- This event has passed.
OKPOP presents “Power to the People: The Black Panther Party and the Civil Rights Movement in Oklahoma” program, Oklahoma History Center
February 1, 2018, 6 p.m.–8:30 p.m.
Event Navigation
The 75-minute PBS documentary on the Black Panther Party and its impact on American culture titled The Black Panthers: Vanguard of the Revolution will be followed by an hour-long panel discussion about the impact of the group and race relations in America today. The event will feature a small poster exhibit, highlighting Oklahoma civil rights activists who may not be well known.
The Oklahoma City panel will consist of historian Bruce Fisher, journalist Joyce Jackson, and police officer Major Dexter Nelson.
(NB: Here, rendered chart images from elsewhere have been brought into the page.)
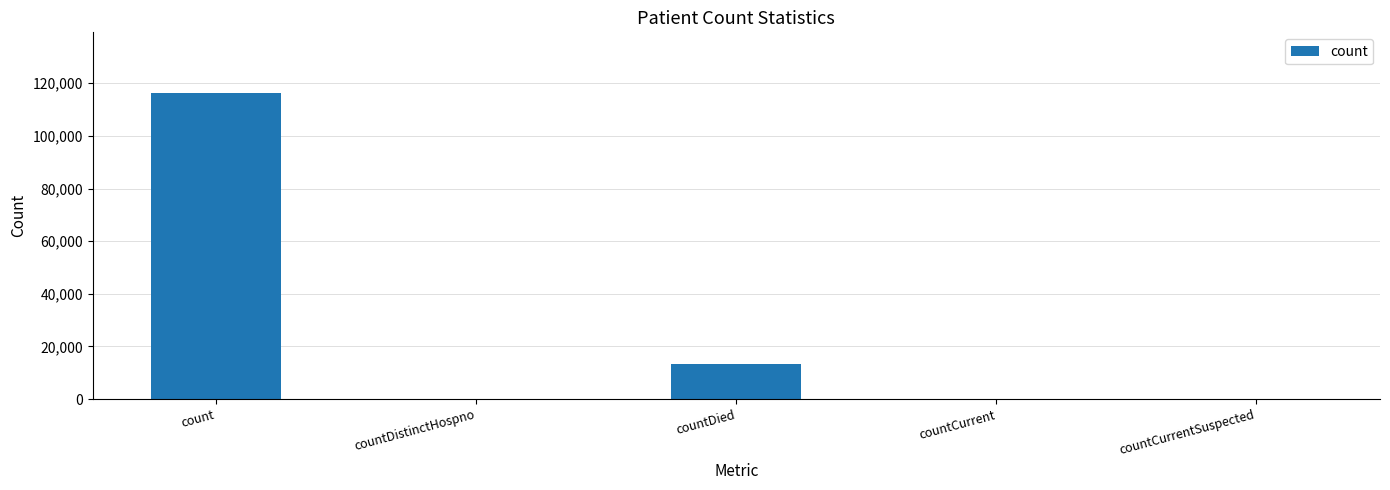

Reading right to left, what are all the values shown in this chart?

countCurrentSuspected=0	countCurrent=0	countDied=13439	countDistinctHospno=0	count=116118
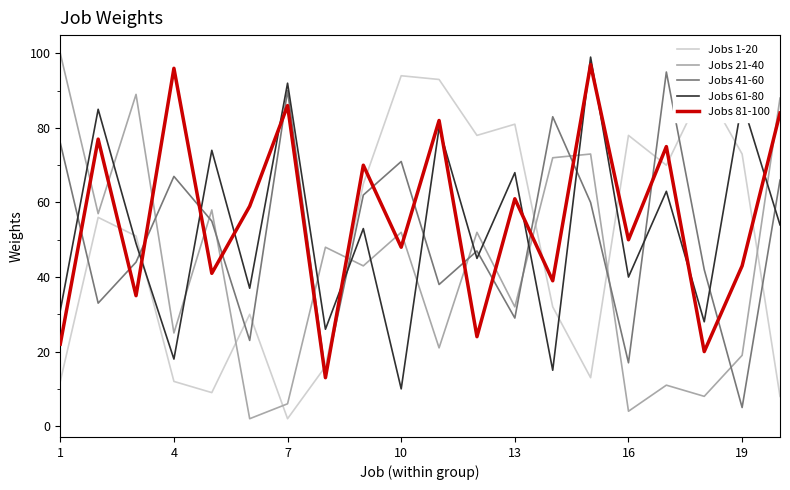

After their last crossing, which series has the higher values: Jobs 21-40 or Jobs 61-80?

Jobs 21-40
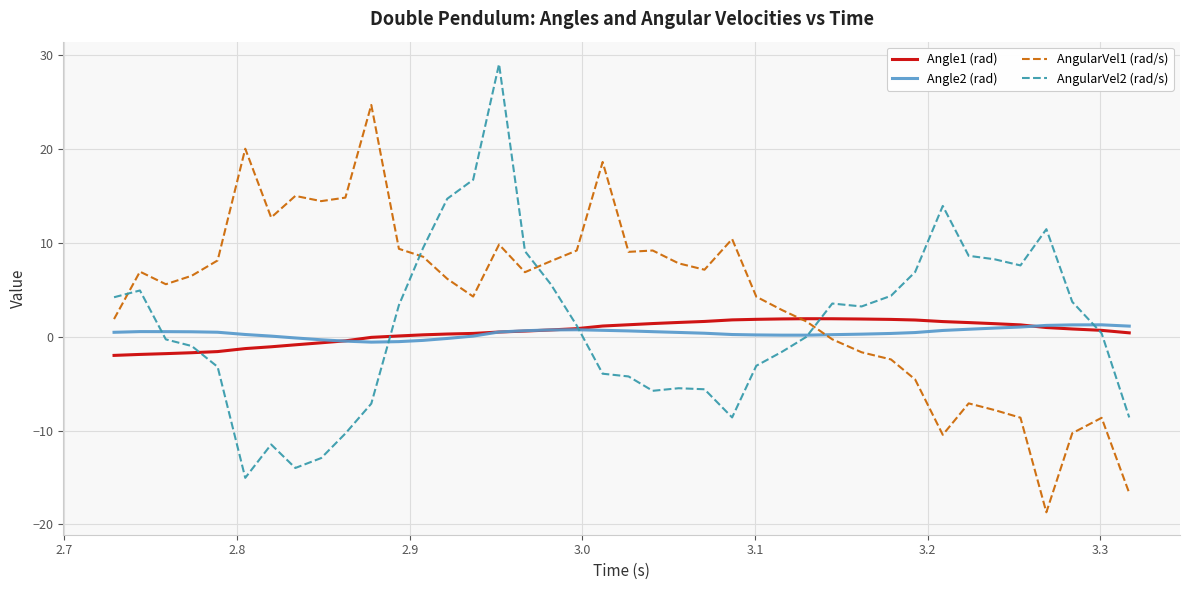

What is the average value of the Angle2 (rad) series?

0.4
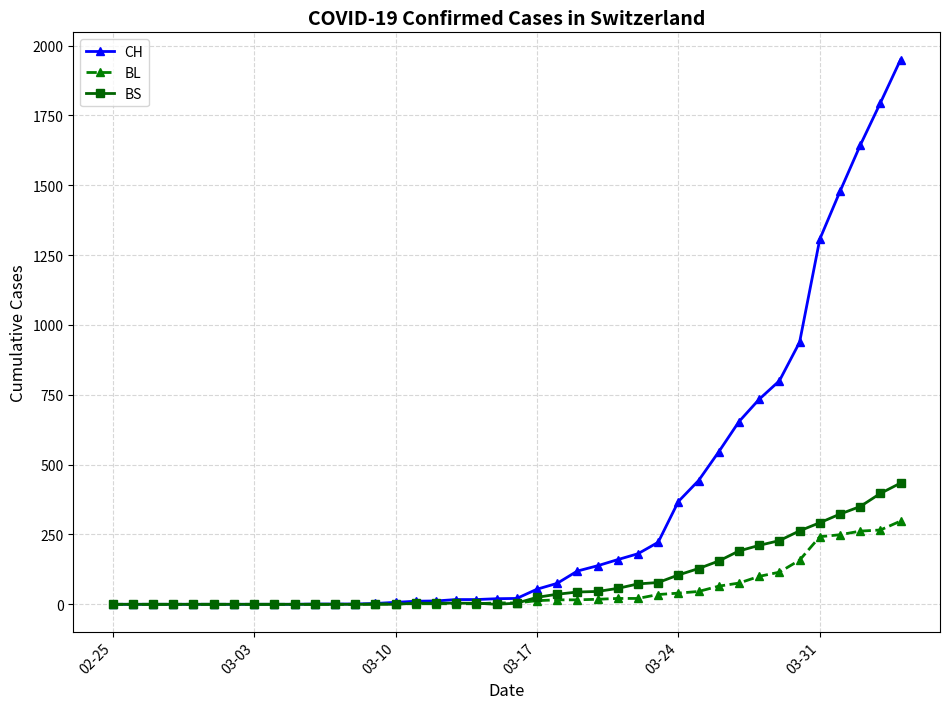

Which series has the largest range (max minus min)?

CH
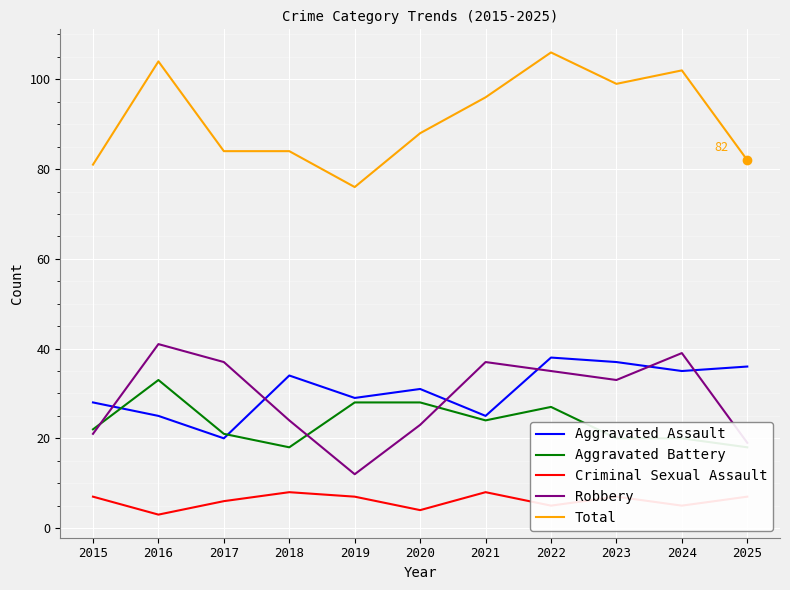

Which has a higher value, 2025 or 2021?

2025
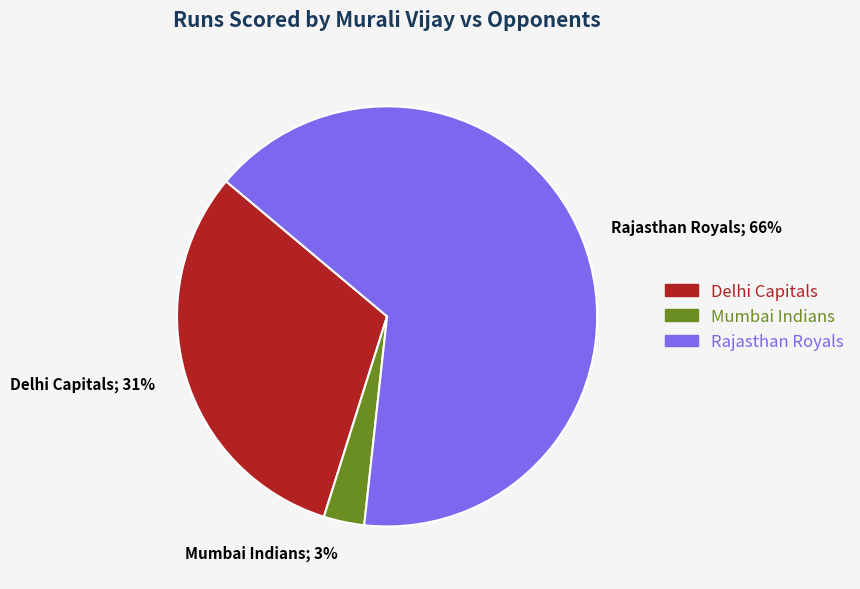

Is there a majority slice in this chart?

Yes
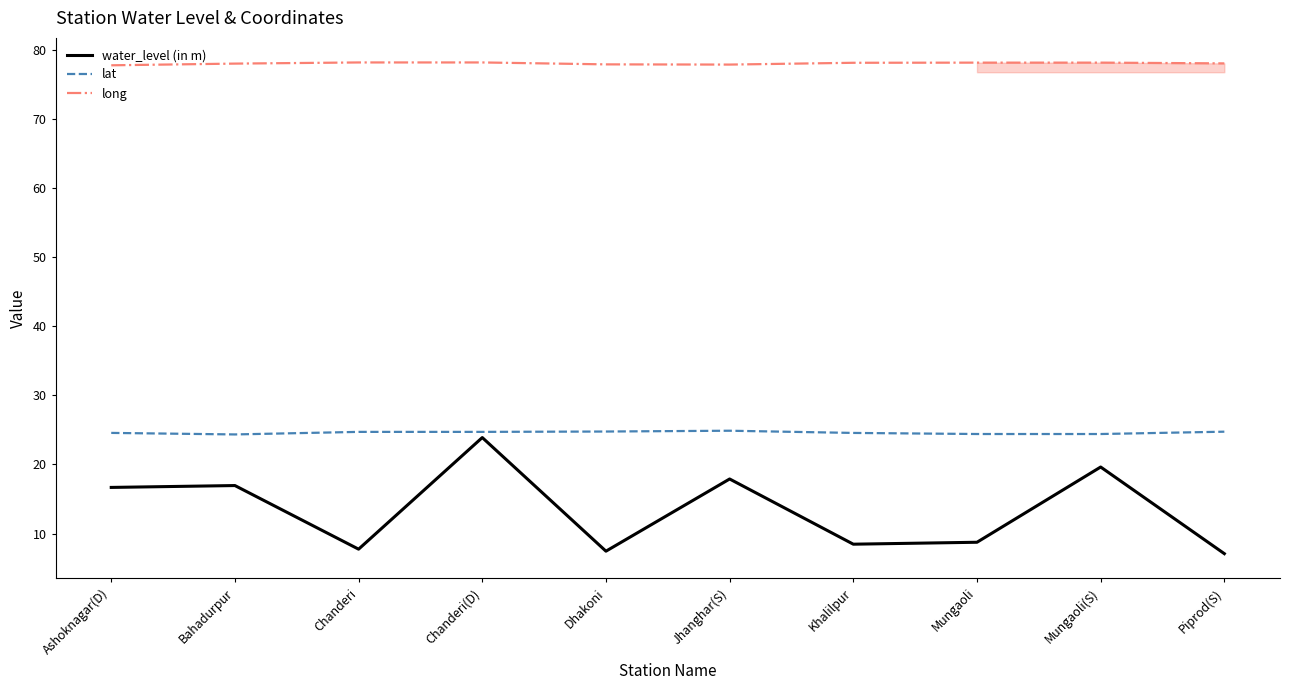

At Chanderi(D), list the series in order from largest to smallest.

long, lat, water_level (in m)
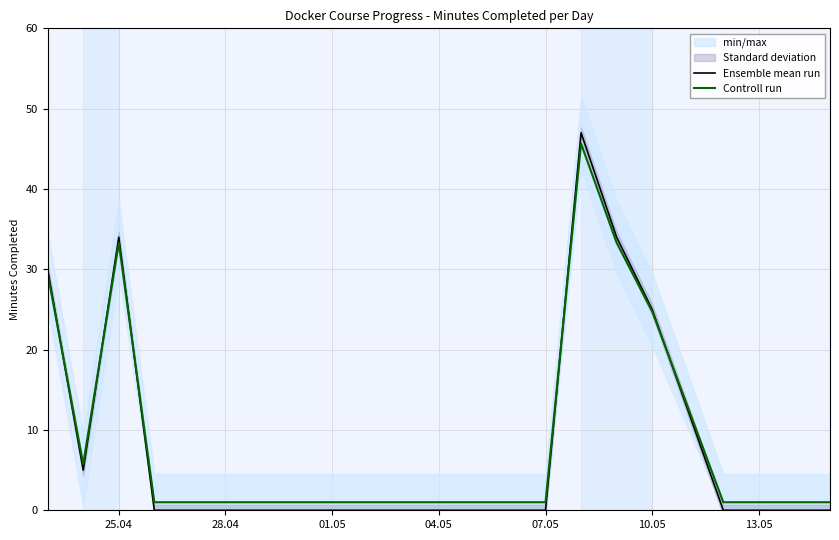

What is the sum of all Ensemble mean run values?

175.0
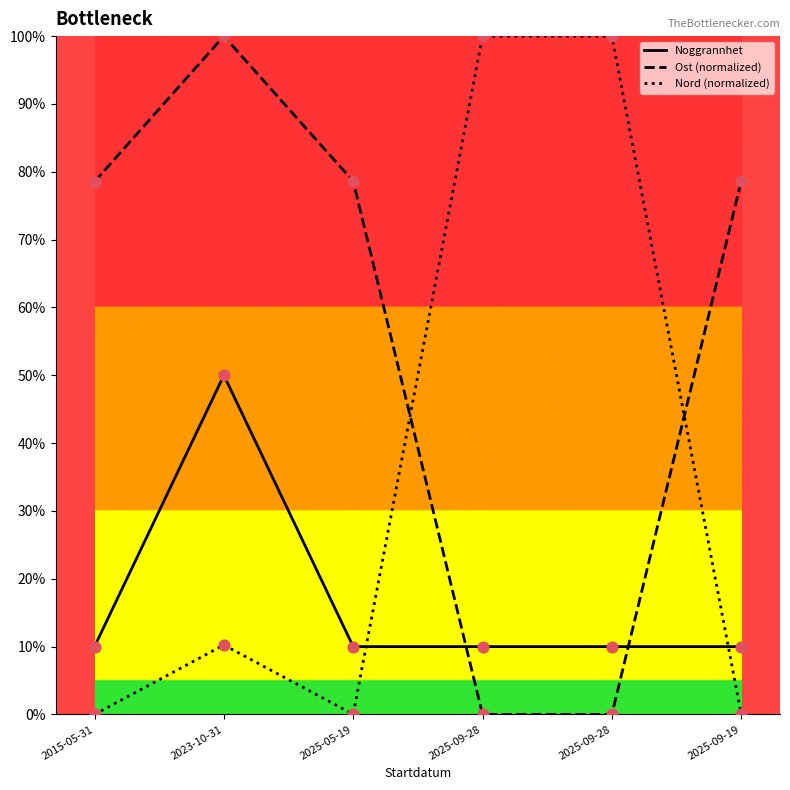

What are all the series names shown in the legend?

Noggrannhet, Ost (normalized), Nord (normalized)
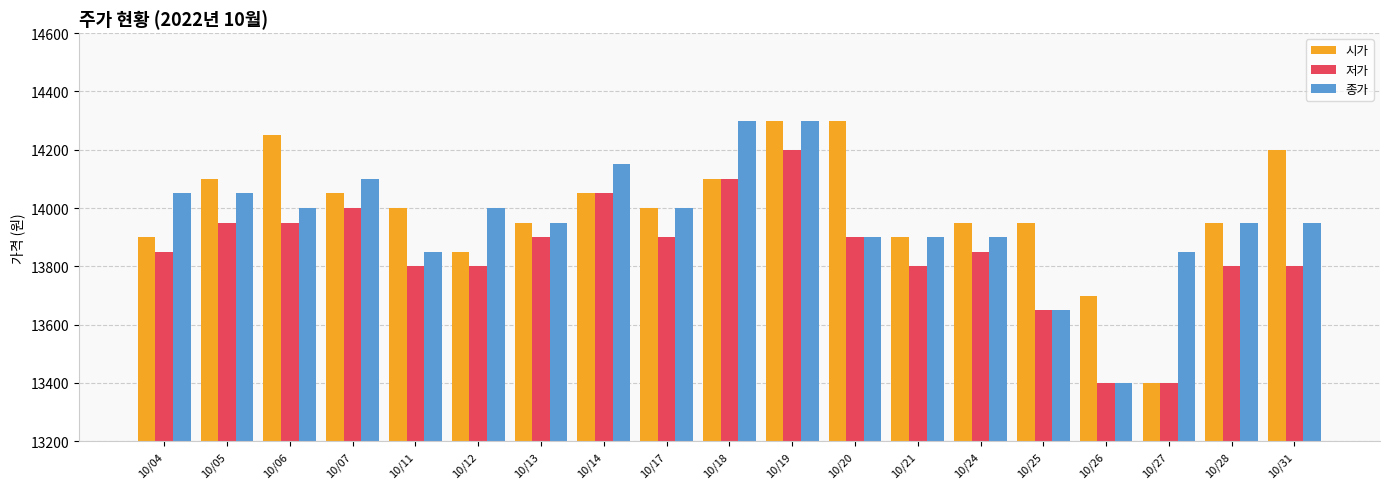

What is the minimum value shown in the chart?

13400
The Tulsa panel will feature former Oklahoma State Senator Judy McIntyre and community activist Joyce Williams. The discussion will center on the three choices many African Americans recognized in the struggle for civil rights in the 1960s: follow Martin Luther King Jr. and his philosophy of nonviolence, join or convert to the Nation of Islam and follow Malcom X, or sign up with the Black Panther Party.
“Power to the People: The Black Panther Party and the Civil Rights Movement in Oklahoma” is free and open to the public. The Oklahoma History Center is located at 800 Nazih Zuhdi Drive in Oklahoma City. The Woody Guthrie Center is at 102 East Mathew Brady Street in Tulsa. OKPOP will open in Tulsa in 2020 and is a division of the Oklahoma Historical Society.